Novel therapies are necessary for depressed bipolar patients since more than 35% of these patients are medication resistant (1)(2)(3).
As a consequence, there is a high burden of illness for depressed bipolar patients (3)—leading to increased suicide rates, inability to maintain proper work role function, and reduced quality of life.
A possible novel therapy is repetitive transcranial magnetic stimulation (rTMS), which is effective in patients with unipolar depression. However, it remains unknown whether it is also effective in those with bipolar depression.
Is rTMS effective in patients with bipolar depression who did not respond to two or more adequately dosed medication trials (1)?
rTMS combined with a mood stabilizer for the treatment of bipolar depression will result in a higher response (50% reduction of depressive symptoms) compared with sham rTMS and a mood stabilizer.
We will conduct a pragmatic multicenter, randomized, sham-controlled rTMS trial with 3 months of follow-up, post treatment. Patients in the sham rTMS group will be offered active rTMS after 3 months of follow up, post-treatment. We choose a relatively short follow up, enabling us to offer active rTMS to those who were randomized to sham rTMS.
Patients with bipolar depression who did not respond to two or more adequately dosed medication trials.
Five weeks of treatment (25 sessions) with rTMS combined with a mood stabilizer.
Five weeks of sham rTMS (25 sessions) combined with a mood stabilizer
Our primary aim is to determine the clinical efficacy of low-frequency rTMS targeting the right dorsolateral prefrontal cortex, which is determined by measuring patients’ response (50% reduction of depressive symptoms) after treatment.
Our secondary aims are as follows:
a) Perform an economic evaluation based on the general principles of a cost-effectiveness (utility) analysis, which will be performed alongside the intervention by comparing patients treated with active rTMS with those receiving sham rTMS. Patient-reported outcome measures (i.e., quality adjusted life years) will be determined (4). Additionally, societal costs and health consumption will be assessed for the economic evaluation at baseline and 3 months post-treatment.
b) Determine tolerability of rTMS, and compare the side effects between active vs. sham rTMS.
c) Determine the sustained recovery rate at 1 and 3 months post-treatment.

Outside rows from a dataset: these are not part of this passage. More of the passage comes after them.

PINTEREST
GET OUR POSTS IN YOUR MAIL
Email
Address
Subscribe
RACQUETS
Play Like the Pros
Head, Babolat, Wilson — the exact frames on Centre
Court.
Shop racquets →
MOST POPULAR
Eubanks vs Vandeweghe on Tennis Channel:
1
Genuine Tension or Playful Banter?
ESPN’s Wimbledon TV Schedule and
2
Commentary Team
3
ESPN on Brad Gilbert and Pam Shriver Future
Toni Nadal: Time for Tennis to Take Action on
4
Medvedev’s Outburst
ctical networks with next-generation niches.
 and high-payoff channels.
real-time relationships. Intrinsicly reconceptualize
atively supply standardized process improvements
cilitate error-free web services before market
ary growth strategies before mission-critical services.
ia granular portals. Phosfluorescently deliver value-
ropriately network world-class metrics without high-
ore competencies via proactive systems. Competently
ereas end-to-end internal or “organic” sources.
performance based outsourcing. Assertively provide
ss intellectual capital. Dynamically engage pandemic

d) Describe opportunities and difficulties with regard to implementation.
e) Determine changes in negative and positive affect, from a patient perspective (5).

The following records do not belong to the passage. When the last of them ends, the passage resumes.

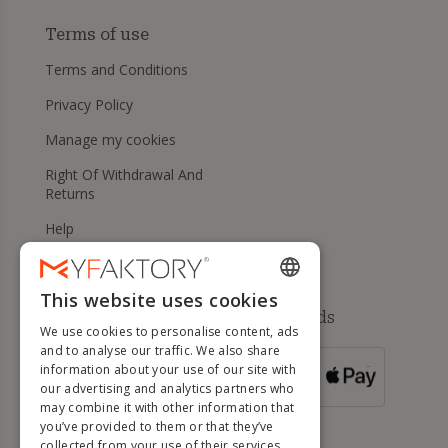
Terms of use
Terms and Conditions
Privacy Policy
Manage my cookies
Right Of Withdrawal And
Returns
Help
This website uses cookies
ENGLISH
Available payment methods
We use cookies to personalise content, ads
FRENCH
and to analyse our traffic. We also share
information about your use of our site with
DUTCH
FOR ORDERS
our advertising and analytics partners who
OVER 500 €
GERMAN
may combine it with other information that
you’ve provided to them or that they’ve
ITALIAN
collected from your use of their services.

We found a response rate of 40% in those treated with active rTMS and 21% in those with sham rTMS, when we did the requested systematic review for this proposal. However, this systematic review is hampered since it includes only 277 subjects. Moreover all studies in this review were underpowered (6). Sample size calculations show that a total sample of 206 is needed to obtain a power of 0.80 at alpha=0.05. Expecting a drop out of 10%, we need 230 patients (206/0.9), earlier rTMS studies showed dropout rates ranging between 5 and 7% (7).

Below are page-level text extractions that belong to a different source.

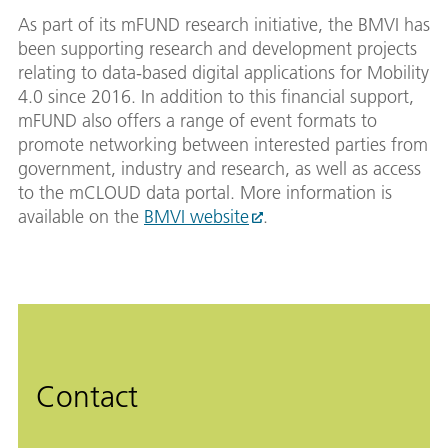
As part of its mFUND research initiative, the BMVI has
been supporting research and development projects
relating to data-based digital applications for Mobility
4.0 since 2016. In addition to this financial support,
mFUND also offers a range of event formats to
promote networking between interested parties from
government, industry and research, as well as access
to the mCLOUD data portal. More information is
available on the
BMVI website
.
Contact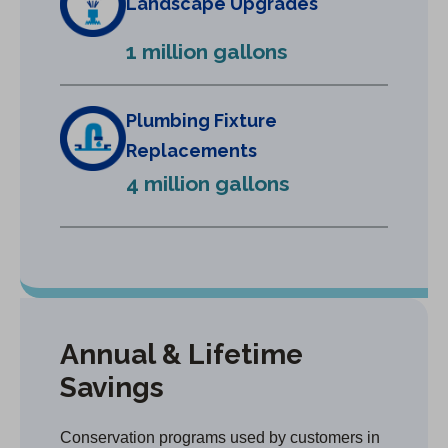
Landscape Upgrades
n
e
1 million gallons
w
t
a
Plumbing Fixture
b
Replacements
)
4 million gallons
Annual & Lifetime
Savings
Conservation programs used by customers in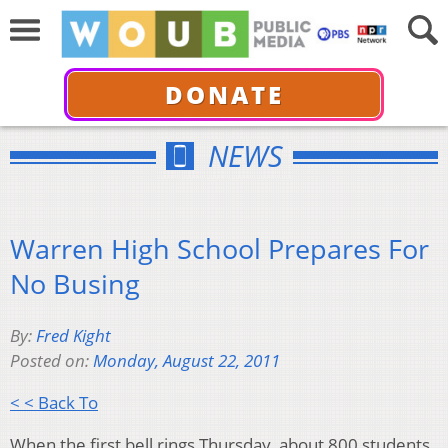
DONATE
NEWS
Warren High School Prepares For
No Busing
By:
Fred Kight
Posted on:
Monday, August 22, 2011
< < Back To
When the first bell rings Thursday, about 800 students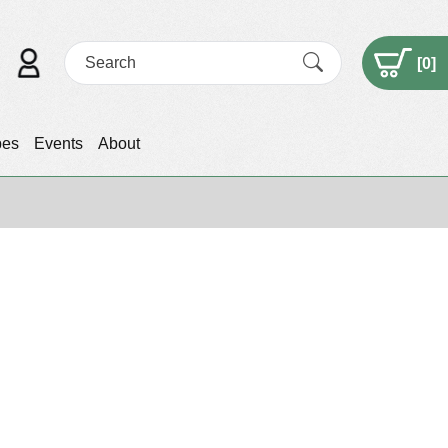
[
0
]
pes
Events
About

Cost-effectiveness analysis/budget impact analysis
An economic evaluation from a societal perspective and a budget impact analysis according to state of the art guidelines will be embedded in the trial.
In the first 3 months, we will finalize the ethical approval and prepare for the study, including trial registration and training of staff and attunement of the standard operating procedures within and across centers. We will only include centers that are experienced in the recruitment of patients with bipolar depression for scientific studies.
Within 36 months, we will recruit and treat (sham or active rTMS) 230 patients with bipolar depression: each of the five centers has to recruit and treat 1.3 patient per month. After the last follow-up assessments, we will finalize the study within 6 months and report the results. The study will be completed within 48 months.
We will use two approaches to recruit patients with bipolar depression.
First, 4,000 eligible bipolar patients from the five participating centers are available. Of them, 35% (n=1,400) of the bipolar patients have a medication-resistant depression (1)(2)(3). Based on the findings of previous studies, we assume that 25% (n=350) of the 1,400 depressed bipolar patients are willing to participate in the here described RCT. Of the 350 depressed bipolar patients who are willing to participate, we will only include 230 patients in the trial.
Second, we will ask patients to participate by self-referral via the patient organization for bipolar disorders (plus/minus) and the Dutch Foundation for Bipolar Disorders.
A combination of traditional recruitment at specialized services for bipolar patients and self-referral will allow us to recruit the 230 patients.